Text section:
▼

Tuesday 17 March 2009

Painting Narrowboats

Painting Narrowboats
Confessions of a DIY'er
17th March 2009

Part one of seven

If you have arrived at this page looking for tips on watercolour painting, and how to achieve the perfect canal reflection using mixtures of Burnt Umber, Raw Sienna and Vermilion you will be sadly disappointed.

Whilst I do like to dabble in watercolour painting, and the inland waterways offer a ready supply of inspiration, I am talking about actually painting narrowboats. You know - sandpaper, two inch brushes and oil based topcoats - that sort of thing.

So, if you are thinking about repainting your boat the big decision isn't "what colours do I want?". The real question is "do I tackle this myself or leave it to the experts?". If you are pondering this weighty issue I would suggest you consider the following issues:

  • Money. A professional job is likely to set you back up to £5,000 whereas a DIY repaint will cost maybe 10% of that. That is a big saving in these days of fiscal constraint
  • Time. Time is money and painting a narrowboat takes a lot of time - that's why it costs so much. If you do it yourself, out in the open air all the preparation, priming, undercoating, topcoating and finishing off takes an age. This especially true when you have to dodge the showers and wait for coats to dry in between driving to and from the boat. By contrast, leaving it to the professionals is a simple, pleasant cruise to their base and then a return journey a month or so later as the proud owner of the shiniest boat on the cut
  • Quality. Its said that in life you only get what you pay for and you can expect a top notch job from an experienced boatyard. However, you do have to ask yourself what you are really looking for. A flawless two pack automotive standard sheen is hard to achieve yourself but on the other hand, a DIY job may well be good enough, and cause you a lot less stress when the first overhanging branch gouges a dirty great scratch down your newly painted cabin side.

▲

Aim of the task:
In the narrowboat painting text, how much can a professional repaint cost?

Given data:
▼

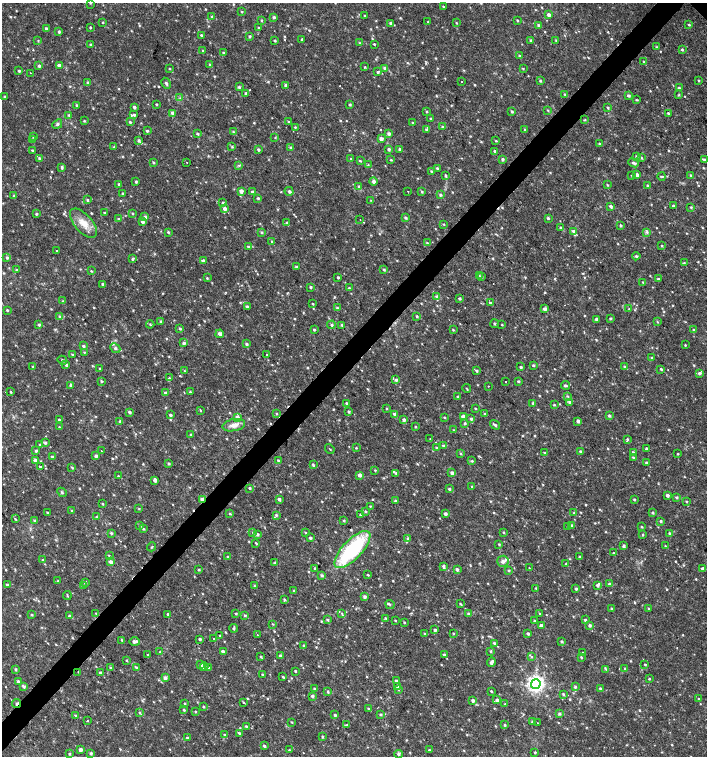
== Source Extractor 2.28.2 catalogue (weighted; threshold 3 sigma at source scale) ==
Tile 7 of 4 x 4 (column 3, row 2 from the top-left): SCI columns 3046-4454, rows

▲

Expected output:
Up to £5,000.